Their third song of the set brought a special guest on stage, which wasn’t the only guest to come up during their set. Adam Lazzara, the vocalist for Taking Back Sunday, led the way with the vocals for “Loved You a Little.” In the midst of their act, The Maine’s frontman John O’Callaghan had a touching interlude in which he jumped atop the engineer’s table in the center of the crowd. O’Callaghan asked the onlookers to take their cell phones out, listen to the music playing and sing along if they knew it. 

Afterwards, they got through a few more songs, including “Into Your Arms” and “Sticky.” Although, nothing in their set compared to what O’Callaghan did during their final song of the night, “Black Butterflies and Déjà Vu.” Earlier in the set, O’Callaghan provided comedic relief with some banter and crowd engagement, during which he befriended a young New Hampshire lad named Jacob.

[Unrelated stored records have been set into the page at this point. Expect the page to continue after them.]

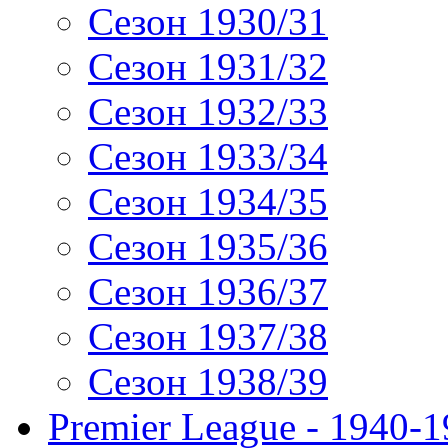
Сезон 1930/31
Сезон 1931/32
Сезон 1932/33
Сезон 1933/34
Сезон 1934/35
Сезон 1935/36
Сезон 1936/37
Сезон 1937/38
Сезон 1938/39
Premier League - 1940-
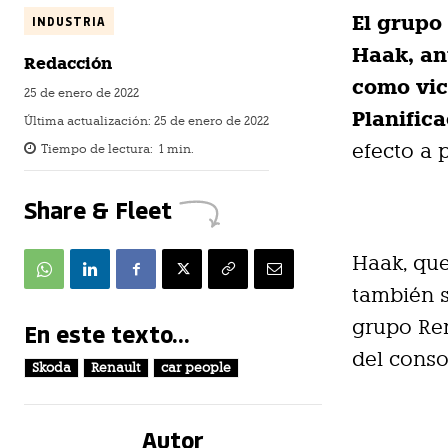
El grupo
INDUSTRIA
Haak, an
Redacción
como vic
25 de enero de 2022
Planific
Última actualización:
25 de enero de 2022
efecto a p
Tiempo de lectura:
1
min.
Share & Fleet
Haak, que
también s
grupo Ren
En este texto...
del conso
Skoda
Renault
car people
Autor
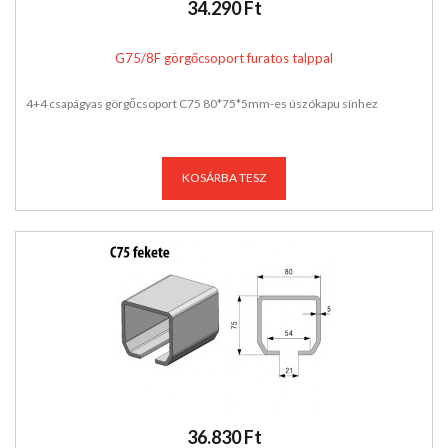
34.290 Ft
G75/8F görgőcsoport furatos talppal
4+4 csapágyas görgőcsoport C75 80*75*5mm-es úszókapu sínhez
KOSÁRBA TESZ
36.830 Ft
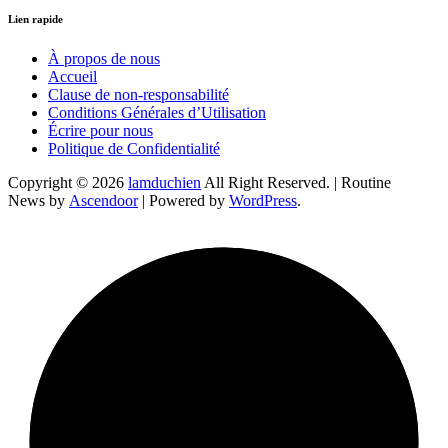
Lien rapide
À propos de nous
Accueil
Clause de non-responsabilité
Conditions Générales d’Utilisation
Écrire pour nous
Politique de Confidentialité
Copyright © 2026
lamduchien
All Right Reserved. | Routine
News by
Ascendoor
| Powered by
WordPress
.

When performing the final song, the frontman brought Jacob on stage to have him sing the final chorus, giving him a memory to cherish forever and an iconic moment the audience can look back on. 

PVRIS did a tremendous job in The Maine’s usual place. The Lowell, Mass. based band playing in front of a hometown crowd was the cherry on top. Frontwoman Lynn Gunn’s band-turned project had garnered a lot of applause, and they started with their 2021 single “Monster.” PVRIS featured a lot of new material in their set including songs from their newest album, “EVERGREEN,” which dropped just two days prior on July 14. Gunn and her colleagues provided fun as the penultimate act and helped set the stage for the headliner, emo rock legends Taking Back Sunday.

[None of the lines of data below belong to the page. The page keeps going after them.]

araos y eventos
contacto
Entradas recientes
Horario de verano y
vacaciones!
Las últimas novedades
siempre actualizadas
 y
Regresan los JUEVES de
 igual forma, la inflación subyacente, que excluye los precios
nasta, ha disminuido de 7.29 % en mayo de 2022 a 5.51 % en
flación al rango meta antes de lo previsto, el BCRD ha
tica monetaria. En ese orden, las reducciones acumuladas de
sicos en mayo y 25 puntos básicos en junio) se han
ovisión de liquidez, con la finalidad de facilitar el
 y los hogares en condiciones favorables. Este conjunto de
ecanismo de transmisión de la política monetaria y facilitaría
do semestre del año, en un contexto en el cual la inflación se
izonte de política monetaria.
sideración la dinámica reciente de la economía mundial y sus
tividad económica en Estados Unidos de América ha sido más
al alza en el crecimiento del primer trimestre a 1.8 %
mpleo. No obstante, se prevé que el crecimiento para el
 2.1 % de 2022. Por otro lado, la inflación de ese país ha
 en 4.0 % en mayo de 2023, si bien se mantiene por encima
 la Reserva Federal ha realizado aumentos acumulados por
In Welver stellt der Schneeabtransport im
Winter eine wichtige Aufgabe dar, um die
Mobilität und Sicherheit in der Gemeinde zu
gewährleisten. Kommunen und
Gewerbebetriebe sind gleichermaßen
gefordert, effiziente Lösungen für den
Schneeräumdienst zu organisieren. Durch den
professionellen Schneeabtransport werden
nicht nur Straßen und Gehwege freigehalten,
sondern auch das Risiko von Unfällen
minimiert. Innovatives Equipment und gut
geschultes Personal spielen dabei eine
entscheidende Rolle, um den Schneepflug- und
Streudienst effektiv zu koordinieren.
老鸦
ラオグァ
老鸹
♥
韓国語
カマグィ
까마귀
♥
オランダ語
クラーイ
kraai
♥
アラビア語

The crew came out firing and delivered an 18-song set that brought the house down with ear candy to all attending. Lazzara, alongside bassist Shaun Cooper and lead guitarist John Nolan, wore matching red tuxedos for the occasion. The five piece band got things going with the two-decade old headbanger “A Decade Under the Influence,” followed by another oldie in “Liar (It Takes One to Know One).”

Taking Back Sunday mixed up their setlist well, incorporating classic tracks from earlier albums with newer tracks released in the past decade. Numbers like “Set Phasers to Stun” and “One Eighty by Summer” from their 2004 album “Where You Want to Be” were played, joined by “Tidal Wave,” “Stood a Chance”  and “Flicker, Fade,” newer releases over the past decade. Their newest single “The One” came out a week before the tour began and was played in the middle of their act.

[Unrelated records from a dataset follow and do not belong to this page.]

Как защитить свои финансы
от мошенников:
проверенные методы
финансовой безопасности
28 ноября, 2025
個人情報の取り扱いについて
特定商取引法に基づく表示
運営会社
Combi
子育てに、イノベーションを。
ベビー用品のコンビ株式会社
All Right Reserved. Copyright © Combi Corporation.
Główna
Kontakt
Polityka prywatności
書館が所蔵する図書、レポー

In the closing stages of their show, Taking Back Sunday thanked the crowd for coming out in the pouring rain to watch them and the supporting acts play, and gave fans a treat by playing their fan favorites, including “You’re So Last Summer” and “Cute Without the ‘E’ (Cut From the Team).” The band wasn’t finished there; Lazzara acknowledged that, for the most part, bands usually play the hits during sets, but in the case of Taking Back Sunday, they went against the grain and asked fans to listen and take in a new, unreleased song. However, Taking Back Sunday made sure to leave the crowd with a treat before exiting, playing their biggest hit “MakeDamnSure” as the final song. The track left Leader Bank Pavilion buzzing and fans far from tired after a long day listening to bands they adore.

As it seems, neither the seating arrangements of the venue or the downpours rained on the parade of fans and artists and kept them from having an amazing time. The stage presence and frenzy of fans brought good times to many, and above all else, have people anticipating next year’s event.